11. C’est une mitsva que le fils du défunt officie la prière pendant l’année de deuil, dans la mesure où il sait le faire convenablement. De même, c’est une mitsva qu’il lise la Haftara le chabbat après la lecture de la Torah. Cependant, s’il ne sait pas la lire correctement, tant au niveau de la prononciation des lettres et des voyelles qu’au niveau des Té’amime (signes de cantillation), il est préférable qu’il prenne la montée précédente (“Machlime”) et récite le qaddiche. Dans tous les cas, il ne faut pas faire de disputes ni de querelles pour cela, car la recherche de la paix apporte de la satisfaction au défunt, plus que toutes les commémorations et les “qaddiches “récités.

12. Un orphelin doit dire le qaddiche pour l’élévation de l’âme de ses parents pendant les douze mois qui suivent le décès ; il le récitera même le chabbat et les jours de fête. Il fera cependant une pause d’une semaine au début du douzième mois, pour reprendre la récitation du qaddiche jusqu’à la clôture des douze mois. Par contre, le qaddiche qui suit une étude pourra être récité sans interruption tous les douze mois. Une fois les douze mois révolus, même si l’année est bissextile, l’endeuillé n’a plus le devoir de réciter le qaddiche ; il peut toutefois continuer s’il le désire.

13. Notre maître Rabbi ’Haïm Vital écrit au nom du Ari zal que, contrairement à l’opinion commune, la raison pour laquelle on récite le qaddiche n’est pas uniquement pour sauver l’âme du défunt de l’enfer, mais aussi pour l’élever de niveau en niveau au paradis. Se référer également à ce que nous avons rapporté à ce propos dans les lois de la prière du matin (chapitre dix-sept).

14. La première année de décès des parents ou de proches, il est très important de lire chaque jour ainsi qu’à l’issue du chabbat, le chapitre sept du traité “Miqvaot”, tout en tâchant d’en comprenant le sens. On fera de même tous les ans, lors de la semaine du décès. Dans notre siddour, ce chapitre a été imprimé agrémenté d’un texte explicatif (en hébreu).
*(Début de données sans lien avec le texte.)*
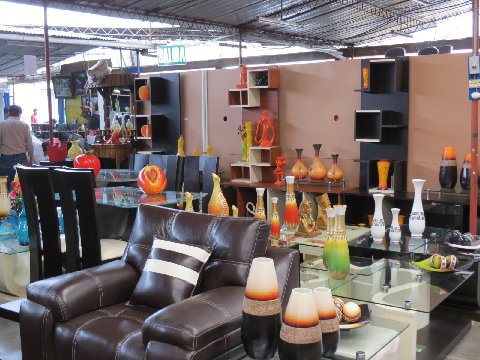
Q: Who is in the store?
A: A man.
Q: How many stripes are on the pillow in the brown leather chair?
A: Two.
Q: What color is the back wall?
A: Brown / beige.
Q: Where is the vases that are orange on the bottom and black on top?
A: Against the back wall.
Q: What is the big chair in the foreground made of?
A: Leather.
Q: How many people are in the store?
A: One.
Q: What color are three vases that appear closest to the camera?
A: White, orange, brown, and black.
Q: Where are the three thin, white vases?
A: Toward the middle on the right hand side of the photo.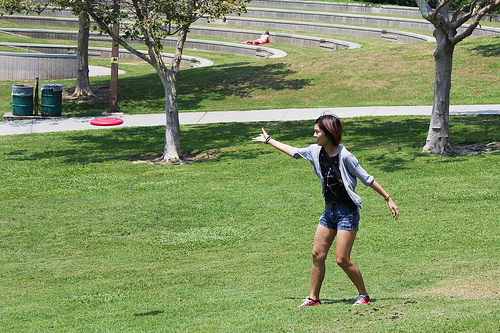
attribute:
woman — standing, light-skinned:
[253, 115, 401, 307]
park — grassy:
[0, 1, 497, 332]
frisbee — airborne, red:
[90, 117, 123, 125]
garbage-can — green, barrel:
[11, 85, 35, 118]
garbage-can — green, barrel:
[42, 83, 63, 118]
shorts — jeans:
[319, 199, 359, 231]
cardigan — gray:
[292, 144, 374, 208]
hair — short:
[318, 115, 343, 145]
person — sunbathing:
[246, 32, 271, 46]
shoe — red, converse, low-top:
[299, 297, 322, 307]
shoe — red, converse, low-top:
[353, 295, 369, 306]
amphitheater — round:
[2, 1, 498, 82]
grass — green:
[2, 115, 498, 331]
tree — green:
[67, 1, 249, 163]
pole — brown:
[109, 0, 119, 112]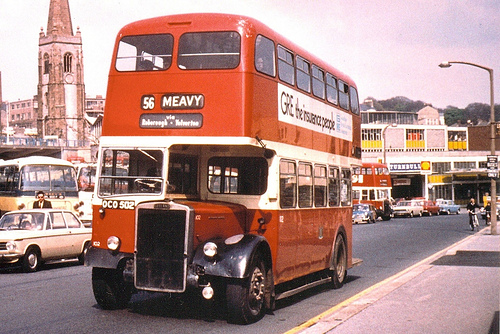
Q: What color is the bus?
A: Red.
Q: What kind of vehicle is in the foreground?
A: A bus.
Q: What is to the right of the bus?
A: The sidewalk.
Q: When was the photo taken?
A: Daytime.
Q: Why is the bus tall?
A: It has two levels.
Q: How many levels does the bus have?
A: Two.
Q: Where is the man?
A: Standing by the car.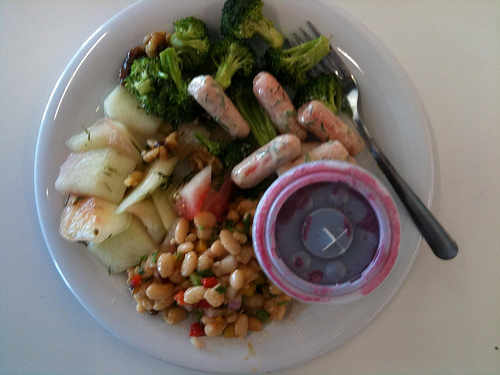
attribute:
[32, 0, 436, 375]
plate — white, circular, shiny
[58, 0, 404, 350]
meal — vegetarian, healthy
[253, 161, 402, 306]
container — small, plastic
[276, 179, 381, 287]
sauce — red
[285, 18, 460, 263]
fork — silver, stainless steel, shiny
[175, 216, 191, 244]
bean — small, white, tan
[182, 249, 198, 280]
bean — white, small, tan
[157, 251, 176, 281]
bean — tan, white, small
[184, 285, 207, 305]
bean — tan, white, small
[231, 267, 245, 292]
bean — white, small, tan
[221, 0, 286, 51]
broccoli — steamed, green, fresh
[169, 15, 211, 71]
broccoli — steamed, green, fresh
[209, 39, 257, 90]
broccoli — steamed, green, fresh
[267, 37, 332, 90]
broccoli — steamed, green, fresh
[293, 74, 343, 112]
broccoli — steamed, green, fresh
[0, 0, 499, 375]
surface — white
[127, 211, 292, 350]
beans — caviar, cold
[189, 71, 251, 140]
sausage — tofu, unsmoked, spicy, mini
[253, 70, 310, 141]
sausage — tofu, unsmoked, spicy, mini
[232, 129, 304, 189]
sausage — tofu, unsmoked, spicy, mini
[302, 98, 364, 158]
sausage — tofu, unsmoked, spicy, mini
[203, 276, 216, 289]
pepper — red, fresh, ripe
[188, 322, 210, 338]
tomato — ripe, red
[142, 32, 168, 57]
candy — shelled, coated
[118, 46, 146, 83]
walnut — brown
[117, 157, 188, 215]
carrot — white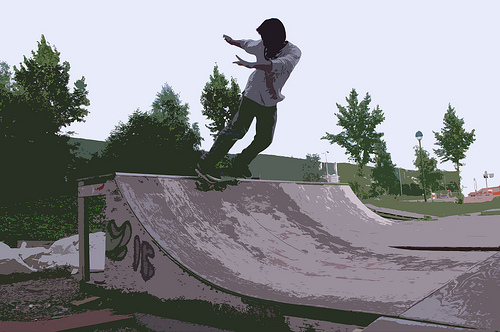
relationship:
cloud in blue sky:
[0, 0, 500, 159] [0, 1, 498, 170]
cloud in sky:
[0, 0, 500, 159] [7, 9, 498, 204]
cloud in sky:
[61, 37, 138, 94] [7, 9, 498, 204]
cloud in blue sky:
[0, 0, 500, 159] [73, 10, 210, 53]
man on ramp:
[191, 13, 302, 178] [72, 165, 498, 330]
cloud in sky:
[0, 0, 500, 159] [349, 14, 426, 109]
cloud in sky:
[0, 0, 500, 159] [334, 19, 448, 73]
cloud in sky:
[0, 0, 500, 159] [82, 5, 205, 74]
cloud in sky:
[0, 0, 500, 159] [4, 5, 496, 172]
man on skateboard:
[191, 13, 302, 178] [191, 155, 256, 191]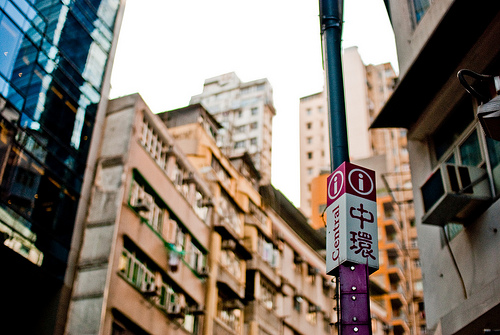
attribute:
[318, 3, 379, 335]
pole — black, fuschia, metallic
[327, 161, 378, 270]
sign — white, fushcia, red, pink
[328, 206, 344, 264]
central — red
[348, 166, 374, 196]
circle — white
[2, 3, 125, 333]
building — tall, high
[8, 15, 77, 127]
windows — closed, shiny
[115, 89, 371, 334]
building — brown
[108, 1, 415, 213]
sky — white, bright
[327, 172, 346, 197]
symbol — information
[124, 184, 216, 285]
strip — green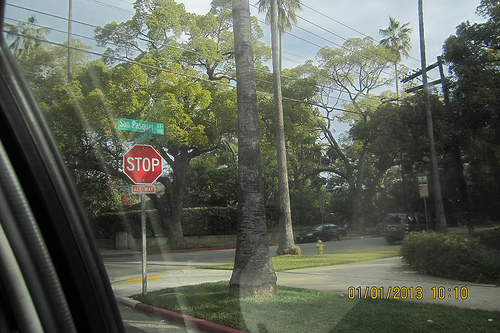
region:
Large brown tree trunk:
[210, 43, 274, 302]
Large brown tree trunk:
[415, 110, 453, 242]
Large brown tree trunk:
[335, 148, 364, 245]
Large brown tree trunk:
[267, 103, 302, 258]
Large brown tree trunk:
[161, 161, 196, 281]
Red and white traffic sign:
[118, 140, 159, 280]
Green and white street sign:
[103, 105, 178, 135]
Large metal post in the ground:
[122, 193, 152, 298]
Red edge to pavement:
[132, 297, 195, 328]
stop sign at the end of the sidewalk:
[111, 131, 172, 301]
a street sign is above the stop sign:
[112, 105, 167, 141]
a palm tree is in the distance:
[262, 1, 296, 252]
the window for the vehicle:
[27, 15, 474, 325]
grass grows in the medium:
[153, 279, 485, 329]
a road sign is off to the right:
[410, 168, 435, 226]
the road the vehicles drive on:
[103, 185, 477, 322]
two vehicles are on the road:
[293, 212, 434, 247]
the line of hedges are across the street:
[102, 202, 355, 243]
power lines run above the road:
[4, 0, 455, 130]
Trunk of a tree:
[271, 0, 299, 273]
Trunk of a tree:
[393, 47, 416, 247]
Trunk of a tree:
[350, 95, 376, 249]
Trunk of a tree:
[291, 136, 314, 232]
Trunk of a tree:
[169, 101, 202, 253]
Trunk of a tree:
[265, 5, 302, 264]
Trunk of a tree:
[288, 118, 317, 239]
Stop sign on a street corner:
[121, 143, 179, 315]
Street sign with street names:
[111, 107, 176, 182]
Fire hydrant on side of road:
[301, 225, 338, 263]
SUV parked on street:
[382, 173, 446, 263]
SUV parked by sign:
[384, 165, 443, 257]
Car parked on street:
[290, 214, 357, 247]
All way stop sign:
[113, 137, 172, 216]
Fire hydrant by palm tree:
[258, 0, 340, 267]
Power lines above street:
[301, 4, 462, 122]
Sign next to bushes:
[391, 169, 498, 288]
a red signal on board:
[78, 122, 210, 215]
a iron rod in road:
[124, 207, 151, 302]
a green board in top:
[112, 106, 174, 148]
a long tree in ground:
[210, 0, 284, 315]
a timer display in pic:
[337, 255, 496, 325]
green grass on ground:
[273, 273, 425, 326]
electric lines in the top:
[291, 34, 419, 104]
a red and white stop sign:
[120, 140, 165, 180]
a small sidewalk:
[272, 252, 498, 303]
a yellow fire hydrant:
[313, 239, 325, 253]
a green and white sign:
[114, 115, 167, 135]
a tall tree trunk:
[230, 0, 279, 294]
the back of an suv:
[377, 208, 431, 246]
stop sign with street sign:
[95, 105, 175, 307]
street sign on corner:
[115, 113, 164, 135]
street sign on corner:
[130, 127, 155, 145]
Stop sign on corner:
[121, 143, 162, 181]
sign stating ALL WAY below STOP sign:
[127, 182, 156, 196]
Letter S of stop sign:
[123, 155, 136, 175]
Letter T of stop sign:
[132, 155, 143, 174]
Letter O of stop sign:
[140, 154, 153, 172]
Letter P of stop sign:
[150, 155, 160, 172]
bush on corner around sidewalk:
[391, 226, 498, 283]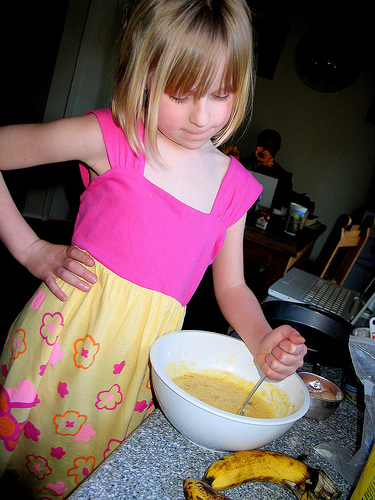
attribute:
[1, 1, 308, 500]
girl — little, mixing, stirring, looking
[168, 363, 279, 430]
food — yellow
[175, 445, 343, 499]
food — yellow, over ripe, brown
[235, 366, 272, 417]
utensil — metal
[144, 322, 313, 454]
bowl — white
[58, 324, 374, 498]
counter — gray, granite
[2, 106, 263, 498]
dress — yellow, flower print, pink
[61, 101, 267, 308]
top — pink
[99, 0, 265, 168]
hair — blonde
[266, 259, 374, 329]
laptop — open, gray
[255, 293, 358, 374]
pan — nonstick, circular, cake, black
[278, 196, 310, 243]
cup — plastic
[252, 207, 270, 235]
cigarettes — marlboro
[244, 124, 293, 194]
person — sitting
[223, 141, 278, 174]
flowers — orange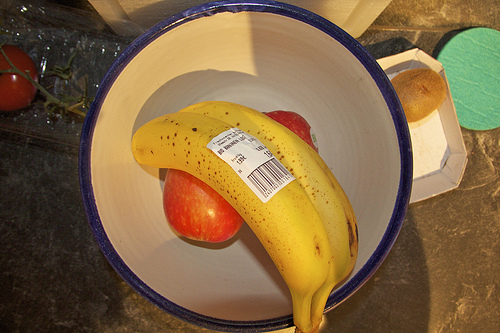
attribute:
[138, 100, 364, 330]
bananas — in the picture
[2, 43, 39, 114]
tomato — in the picture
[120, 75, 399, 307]
bananas — in the picture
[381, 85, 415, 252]
blue rim — in the picture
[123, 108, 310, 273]
apple — in the picture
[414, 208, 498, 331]
marble — gray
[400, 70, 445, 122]
kiwi — in the picture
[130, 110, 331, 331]
banana — in the picture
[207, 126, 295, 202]
sticker — in the picture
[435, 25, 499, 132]
disk — green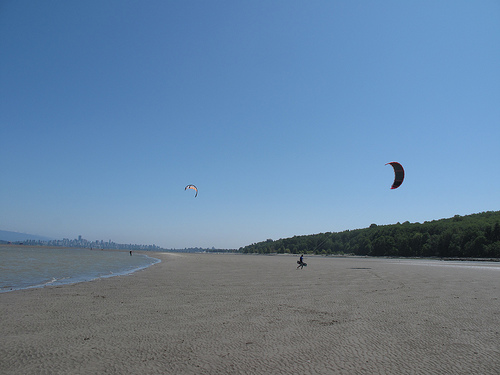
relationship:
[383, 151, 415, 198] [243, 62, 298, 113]
kite in sky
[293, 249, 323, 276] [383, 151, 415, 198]
person flying kite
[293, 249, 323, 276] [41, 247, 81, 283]
person near water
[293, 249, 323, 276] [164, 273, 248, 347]
person on beach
>> Les trois choses auxquelles on tient

Un homme, dans sa vie, tient essentiellement à trois choses: ses enfants (et petits-enfants), son argent et ses bonnes actions. Lorsqu’il s’apprête à quitter ce monde, il réunit ses enfants et petits-enfants et leur dit: Sauvez-moi de cette sinistre fin. Et eux de lui répondre: "Tu sais pourtant que l’on n’a aucune emprise sur le jour de la mort, ainsi qu’il est écrit: "…pas un ne saurait racheter son frère…" (Psaumes 49,8). Ses possessions qui lui sont tellement chères ne peuvent non plus le sauver, comme le poursuit le verset: "…ni donner à Dieu le coût de sa rançon" (Ibid.) ; et pourquoi cela? Car "le rachat de leur âme est à trop haut prix" (Ibid. 9). Abandonne donc cette idée, et va reposer en paix jusqu’à ce que "tu te relèves pour recevoir ton lot, à la fin des jours" (Daniel 12,13). L’homme, voyant cela, s’en va réunir toutes ses richesses et leur dit: Je me suis tellement investi pour vous, nuit et jour sans arrêt! De grâce, délivrez-moi de cette fin et sauvez-moi! Et eux de répondre: Ne sais-tu pas que "la fortune ne sert à rien au jour de la colère" (Proverbes 11,4). Il s’adresse ensuite à ses bonnes actions en les implorant: Venez me sauver de la mort, soutenez moi, et ne me laissez pas quitter ce monde, puisque vous avez un intérêt à ce que je sois sauvé… Et eux de lui répondre: Va en paix, avant que tu ne sois parvenu là-bas, nous t’y aurons déjà précédé, ainsi qu’il est écrit: "Ta vertu marchera devant toi et derrière toi la majesté de l’Eternel fermera la marche" (Isaïe 58,8).